▸ **Work required**: Please look for the string "linejoin" below and report every line in which it occurs.

▸ **Available records**:

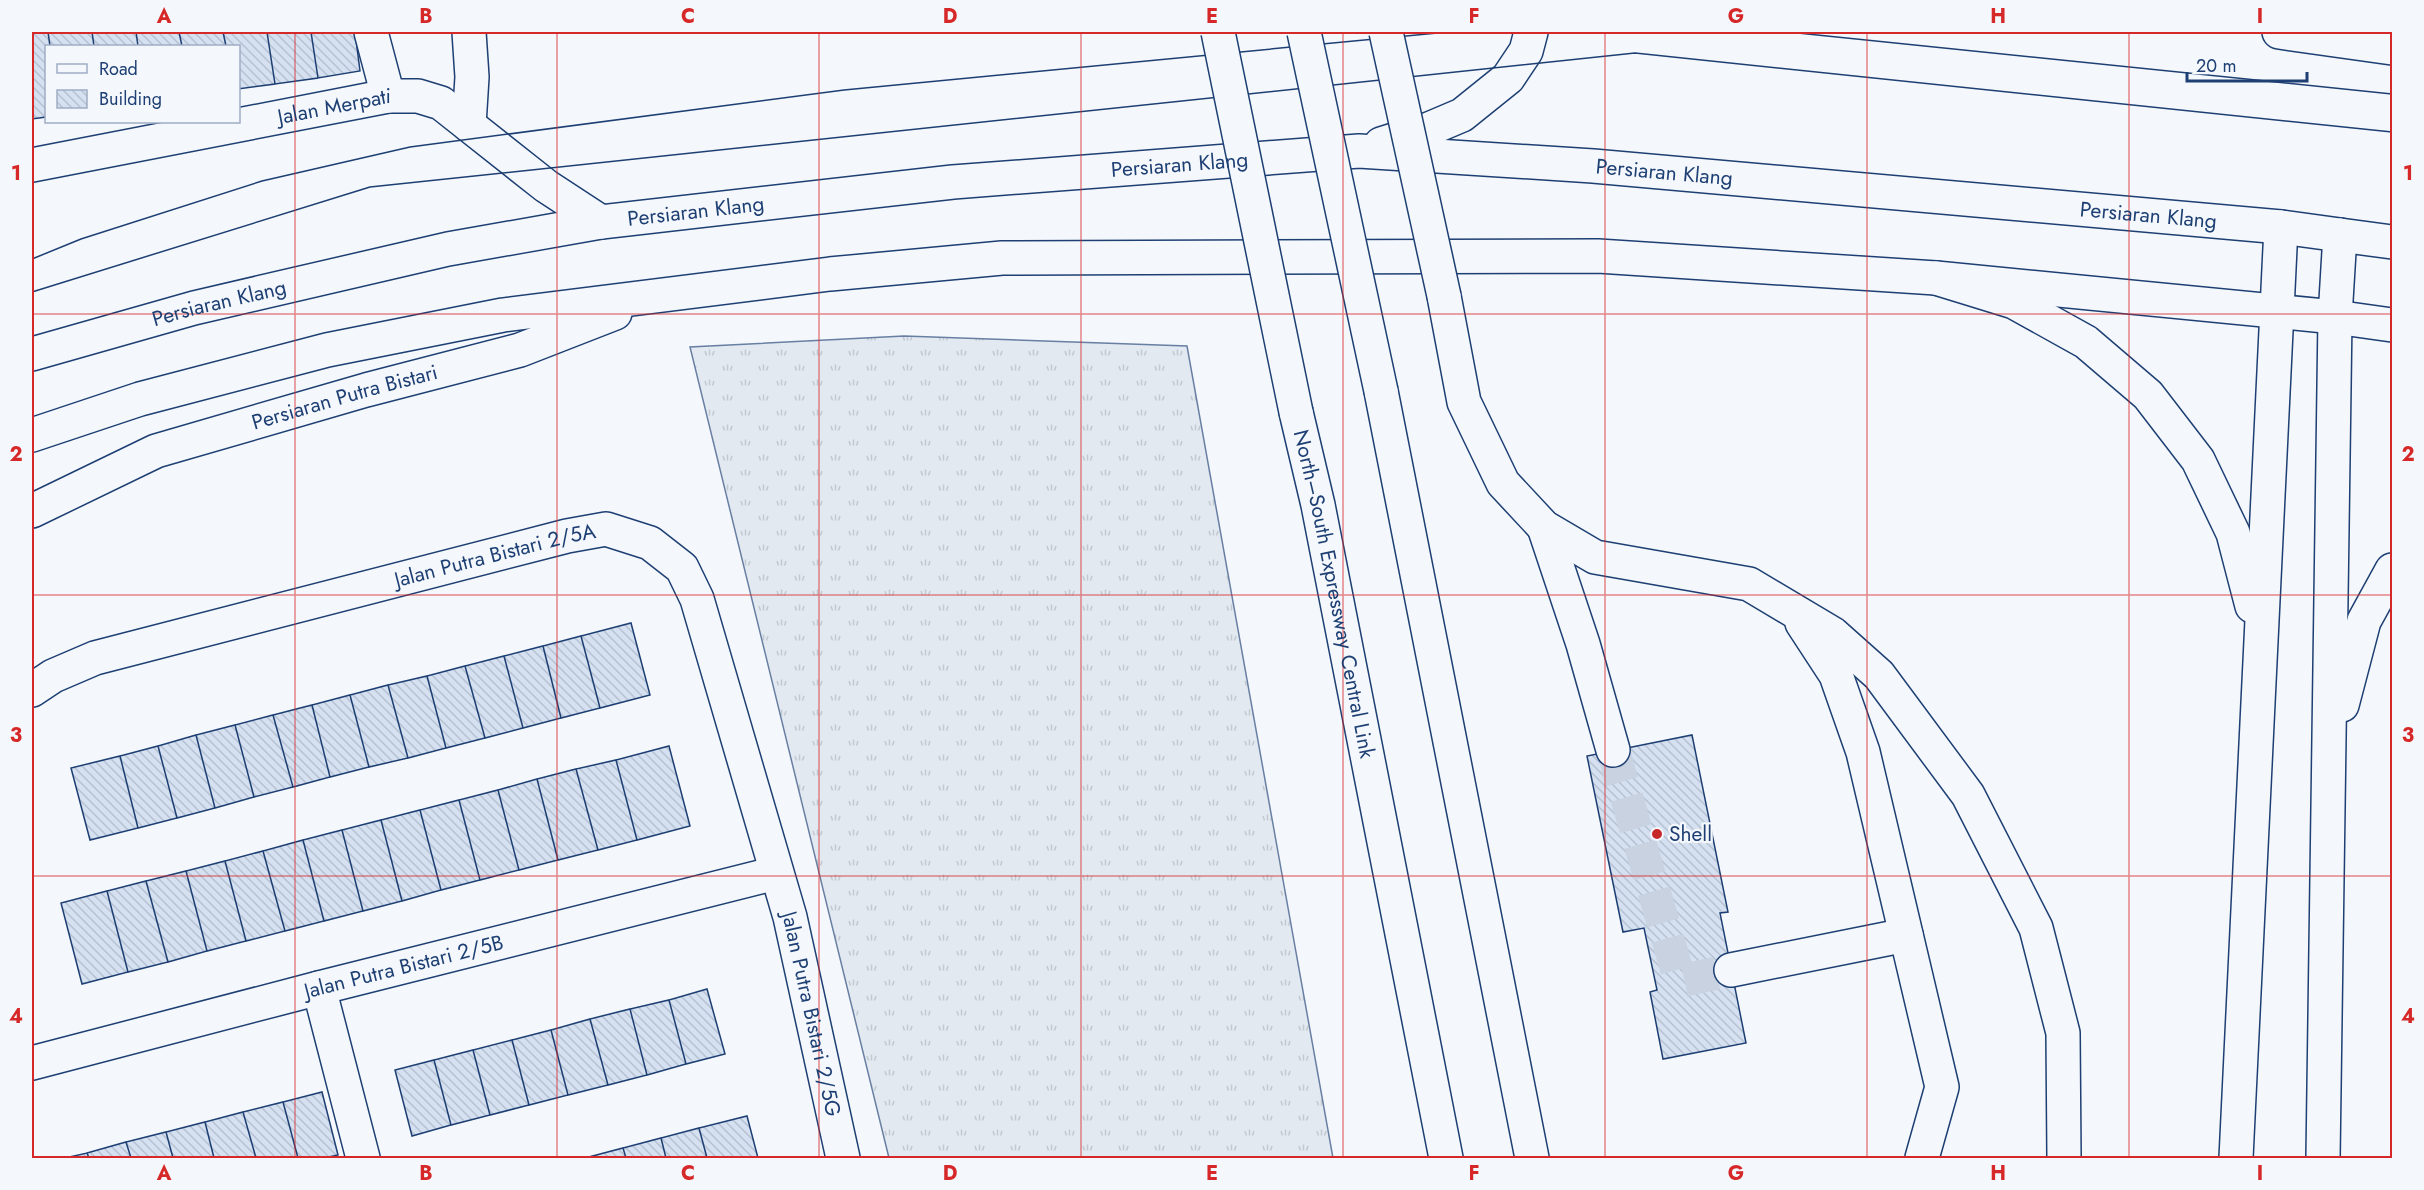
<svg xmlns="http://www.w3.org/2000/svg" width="2424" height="1190" font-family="Jost,sans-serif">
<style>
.grass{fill:url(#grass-tufts);stroke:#687fa3;stroke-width:1.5}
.building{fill:url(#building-back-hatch);stroke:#1d3f73;stroke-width:1.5}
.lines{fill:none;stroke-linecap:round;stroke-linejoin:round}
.minor-tunnel{stroke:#c9d2e0;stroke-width:33;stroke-dasharray:33 16;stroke-linecap:butt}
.minor-casing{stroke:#1d3f73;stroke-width:36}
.major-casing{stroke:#1d3f73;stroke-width:36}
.highway-casing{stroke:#1d3f73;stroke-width:36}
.minor{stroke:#f4f7fb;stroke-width:33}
.major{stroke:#f4f7fb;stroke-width:33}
.highway{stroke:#f4f7fb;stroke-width:33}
.tram{stroke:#1d3f73;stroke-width:1.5}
.minor-bridge-casing{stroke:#1d3f73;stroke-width:36;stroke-linecap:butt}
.highway-bridge-casing{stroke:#1d3f73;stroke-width:36;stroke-linecap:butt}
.minor-bridge{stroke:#f4f7fb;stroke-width:33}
.highway-bridge{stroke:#f4f7fb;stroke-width:33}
.grid{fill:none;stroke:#d62828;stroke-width:1.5;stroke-opacity:0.55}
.poi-dot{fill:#c62828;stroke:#f4f7fb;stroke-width:2}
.labels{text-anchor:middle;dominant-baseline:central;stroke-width:4.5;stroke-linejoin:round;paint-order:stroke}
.street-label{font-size:21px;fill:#1d3f73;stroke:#f4f7fb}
.poi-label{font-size:21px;fill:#1d3f73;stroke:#f4f7fb;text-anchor:start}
.neatline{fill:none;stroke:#d62828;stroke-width:2}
.grid-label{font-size:20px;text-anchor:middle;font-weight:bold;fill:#d62828}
</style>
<defs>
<pattern id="grass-tufts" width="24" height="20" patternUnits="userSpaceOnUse" patternTransform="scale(1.5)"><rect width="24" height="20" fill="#e3e9f0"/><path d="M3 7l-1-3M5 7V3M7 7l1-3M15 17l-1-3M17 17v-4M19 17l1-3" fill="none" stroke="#c2c9d1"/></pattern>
<pattern id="building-back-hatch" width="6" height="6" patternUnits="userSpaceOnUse" patternTransform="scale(1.5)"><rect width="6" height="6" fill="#d5e0f0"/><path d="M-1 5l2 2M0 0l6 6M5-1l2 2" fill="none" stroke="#b6c1d1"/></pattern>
</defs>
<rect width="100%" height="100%" fill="#f4f7fb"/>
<path class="grass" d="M 904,336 L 1187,346 L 1333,1158 L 889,1158 L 690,347 Z"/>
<path class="building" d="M 32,32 L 48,32 L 50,46 L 46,46 L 46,117 L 32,119 Z
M 48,32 L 92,32 L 94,46 L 50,46 Z
M 92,32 L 136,32 L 138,46 L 94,46 Z
M 136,32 L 179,32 L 182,46 L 138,46 Z
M 179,32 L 223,32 L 226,46 L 182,46 Z
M 223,32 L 267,32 L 275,84 L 238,89 L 238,46 L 226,46 Z
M 267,32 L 311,32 L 318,78 L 275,84 Z
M 311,32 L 355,32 L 360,71 L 318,78 Z
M 631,623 L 650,695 L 600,708 L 581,636 Z
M 581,636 L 600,708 L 561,718 L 543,646 Z
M 543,646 L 561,718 L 523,728 L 504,656 Z
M 504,656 L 523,728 L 485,738 L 465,666 Z
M 465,666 L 485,738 L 446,748 L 427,676 Z
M 427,676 L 446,748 L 408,758 L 388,685 Z
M 388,685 L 408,758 L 369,767 L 350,695 Z
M 350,695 L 369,767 L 330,777 L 312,705 Z
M 312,705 L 330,777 L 293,787 L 273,715 Z
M 273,715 L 293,787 L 254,797 L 235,725 Z
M 235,725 L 254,797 L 215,808 L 196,735 Z
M 196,735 L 215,808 L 177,818 L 158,746 Z
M 1692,735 L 1728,912 L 1720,913 L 1746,1043 L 1663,1059 L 1650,992 L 1657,990 L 1644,928 L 1623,932 L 1587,756 Z
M 158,746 L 177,818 L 138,828 L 120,756 Z
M 669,746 L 690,826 L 637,840 L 616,760 Z
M 120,756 L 138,828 L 90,840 L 71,768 Z
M 616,760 L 637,840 L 598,850 L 576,769 Z
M 576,769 L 598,850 L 558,860 L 537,779 Z
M 537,779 L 558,860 L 519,870 L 498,790 Z
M 498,790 L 519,870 L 480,880 L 459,800 Z
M 459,800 L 480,880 L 441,890 L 420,810 Z
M 420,810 L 441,890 L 402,901 L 381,820 Z
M 381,820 L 402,901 L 363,911 L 342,830 Z
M 342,830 L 363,911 L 324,921 L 303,840 Z
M 303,840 L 324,921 L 285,931 L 263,851 Z
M 263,851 L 285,931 L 246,941 L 225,861 Z
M 225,861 L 246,941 L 207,951 L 186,871 Z
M 186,871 L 207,951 L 168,962 L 146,881 Z
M 146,881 L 168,962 L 128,972 L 107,891 Z
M 107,891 L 128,972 L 82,984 L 61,903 Z
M 707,989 L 725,1054 L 686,1064 L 669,1000 Z
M 669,1000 L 686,1064 L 647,1075 L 630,1009 Z
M 630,1009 L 647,1075 L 608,1085 L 590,1019 Z
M 590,1019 L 608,1085 L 568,1095 L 551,1030 Z
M 551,1030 L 568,1095 L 529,1105 L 512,1040 Z
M 512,1040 L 529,1105 L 490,1115 L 473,1050 Z
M 473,1050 L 490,1115 L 451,1125 L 434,1060 Z
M 434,1060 L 451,1125 L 412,1136 L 395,1070 Z
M 322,1092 L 338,1155 L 324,1158 L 298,1158 L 283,1102 Z
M 283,1102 L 298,1158 L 256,1158 L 243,1112 Z
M 243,1112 L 256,1158 L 214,1158 L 205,1122 Z
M 747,1116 L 758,1158 L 707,1158 L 699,1128 Z
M 205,1122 L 214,1158 L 173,1158 L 166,1132 Z
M 699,1128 L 707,1158 L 666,1158 L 661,1138 Z
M 166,1132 L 173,1158 L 131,1158 L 126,1142 Z
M 661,1138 L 666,1158 L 626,1158 L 623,1148 Z
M 126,1142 L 131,1158 L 89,1158 L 87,1153 Z
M 623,1148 L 626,1158 L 585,1158 Z
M 87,1153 L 89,1158 L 65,1158 Z"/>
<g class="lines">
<path class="minor-tunnel" d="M 1613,750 L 1680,981 L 1731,970"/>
<g class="minor-casing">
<g id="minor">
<path d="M 371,32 L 388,96"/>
<path d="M 469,32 L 472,77 L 469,125"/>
<path d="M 2279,32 L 2392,48"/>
<path id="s1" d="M 32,165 L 388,96 L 418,96 L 441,103 L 546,186 L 601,222"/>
<path d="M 1444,296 L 1464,402 L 1503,483 L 1544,527 L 1595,557 L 1749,584 L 1833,634 L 1879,675 L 1968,795 L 2036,928 L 2063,1033 L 2064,1158"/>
<path d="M 1544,527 L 1583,644 L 1613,750"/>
<path d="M 1802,623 L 1836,675 L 1863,752 L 1942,1087 L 1922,1158"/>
<path id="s2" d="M 32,690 L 53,676 L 95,658 L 567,536 L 606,529 L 650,543 L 682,568 L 697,599 L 790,917 L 843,1158"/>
<path d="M 1731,970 L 1906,935"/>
<path d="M 319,988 L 363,1158"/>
<path id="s3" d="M 32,1063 L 319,988 L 776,873"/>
</g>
</g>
<g class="major-casing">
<g id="major">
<path d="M 1381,144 L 1429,129 L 1462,115 L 1508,78 L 1526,51 L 1531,32"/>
<path id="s4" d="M 32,354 L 194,308 L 448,249 L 601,222 L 953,182 L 1359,151 L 1593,166 L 2281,227 L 2340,235"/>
<path d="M 32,435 L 140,399 L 327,350 L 503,315 L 830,274 L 1002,258 L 1598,256 L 1936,278 L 2335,317"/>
<path id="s5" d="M 32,511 L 156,451 L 366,390 L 520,350 L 615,313"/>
</g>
</g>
<g class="highway-casing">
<g id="highway">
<path d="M 1936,278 L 2014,302 L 2086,342 L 2148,395 L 2198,460 L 2233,533 L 2252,606"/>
<path d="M 2335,317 L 2392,325"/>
<path d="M 1381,391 L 1532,1158"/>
<path id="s6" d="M 1296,412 L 1318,505 L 1446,1158"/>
<path d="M 2342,705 L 2364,621 L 2392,570"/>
<path d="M 2236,1158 L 2281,227"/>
<path d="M 2323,1158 L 2335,317 L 2340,235 L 2392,242"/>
</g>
</g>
<use href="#minor" class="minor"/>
<use href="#major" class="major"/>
<use href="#highway" class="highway"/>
<path class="tram" d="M 1788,32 L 2392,94
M 32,259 L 81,239 L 262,181 L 410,147 L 844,90 L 1448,32
M 32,292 L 370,187 L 1635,53 L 2392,132"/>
<g class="minor-bridge-casing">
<path id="minor-bridge" d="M 1386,32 L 1444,296"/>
</g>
<g class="highway-bridge-casing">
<path id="highway-bridge" d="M 1218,32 L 1296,412
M 1304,32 L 1381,391"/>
</g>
<use href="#minor-bridge" class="minor-bridge"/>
<use href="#highway-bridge" class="highway-bridge"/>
</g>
<path class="grid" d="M 295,32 L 295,1158M 557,32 L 557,1158M 819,32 L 819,1158M 1081,32 L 1081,1158M 1343,32 L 1343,1158M 1605,32 L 1605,1158M 1867,32 L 1867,1158M 2129,32 L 2129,1158M 32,314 L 2392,314M 32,595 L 2392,595M 32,876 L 2392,876"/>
<circle class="poi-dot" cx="1657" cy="834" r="6"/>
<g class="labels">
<g class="street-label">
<text stroke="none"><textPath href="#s1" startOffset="308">Jalan Merpati</textPath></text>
<text stroke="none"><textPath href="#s4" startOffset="1166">Persiaran Klang</textPath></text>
<text stroke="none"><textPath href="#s4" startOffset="1652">Persiaran Klang</textPath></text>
<text stroke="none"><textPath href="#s4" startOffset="680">Persiaran Klang</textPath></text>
<text stroke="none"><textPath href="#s4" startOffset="2138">Persiaran Klang</textPath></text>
<text stroke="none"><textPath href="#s4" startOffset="194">Persiaran Klang</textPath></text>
<text stroke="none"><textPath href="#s5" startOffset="334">Persiaran Putra Bistari</textPath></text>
<text stroke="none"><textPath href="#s2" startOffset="484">Jalan Putra Bistari 2/5A</textPath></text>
<text stroke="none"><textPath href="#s6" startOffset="186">North–South Expressway Central Link</textPath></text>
<text stroke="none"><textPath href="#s3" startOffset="384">Jalan Putra Bistari 2/5B</textPath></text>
<text stroke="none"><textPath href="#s2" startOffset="1150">Jalan Putra Bistari 2/5G</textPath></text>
</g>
<g class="poi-label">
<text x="1669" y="834">Shell</text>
</g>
</g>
<rect width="2424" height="1190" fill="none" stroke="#f4f7fb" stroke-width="66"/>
<rect x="45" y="45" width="195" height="78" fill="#f4f7fb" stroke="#9eadc5" stroke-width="1.5"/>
<rect x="57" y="64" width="30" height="9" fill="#f4f7fb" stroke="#9eadc5" stroke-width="1.5"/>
<text x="99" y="75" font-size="18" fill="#1d3f73">Road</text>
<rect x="57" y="90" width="30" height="18" fill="url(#building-back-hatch)" stroke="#9eadc5" stroke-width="1.5"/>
<text x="99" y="105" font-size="18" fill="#1d3f73">Building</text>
<path d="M2187 72v9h120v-9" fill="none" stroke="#1d3f73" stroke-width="3"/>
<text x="2196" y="72" font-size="18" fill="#1d3f73" stroke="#f4f7fb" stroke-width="4.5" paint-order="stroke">20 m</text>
<rect x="33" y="33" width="2358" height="1124" class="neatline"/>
<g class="grid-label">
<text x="164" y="23">A</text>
<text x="426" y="23">B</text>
<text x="688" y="23">C</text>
<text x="950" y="23">D</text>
<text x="1212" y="23">E</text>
<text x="1474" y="23">F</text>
<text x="1736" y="23">G</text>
<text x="1998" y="23">H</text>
<text x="2260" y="23">I</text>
<text x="16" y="180">1</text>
<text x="2408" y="180">1</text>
<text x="16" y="461">2</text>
<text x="2408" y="461">2</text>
<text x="16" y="742">3</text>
<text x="2408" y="742">3</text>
<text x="16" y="1023">4</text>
<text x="2408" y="1023">4</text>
<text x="164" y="1180">A</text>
<text x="426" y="1180">B</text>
<text x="688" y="1180">C</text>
<text x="950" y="1180">D</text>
<text x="1212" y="1180">E</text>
<text x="1474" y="1180">F</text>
<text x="1736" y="1180">G</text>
<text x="1998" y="1180">H</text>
<text x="2260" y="1180">I</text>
</g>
</svg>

▸ **Completed exercise**:
.lines{fill:none;stroke-linecap:round;stroke-linejoin:round}
.labels{text-anchor:middle;dominant-baseline:central;stroke-width:4.5;stroke-linejoin:round;paint-order:stroke}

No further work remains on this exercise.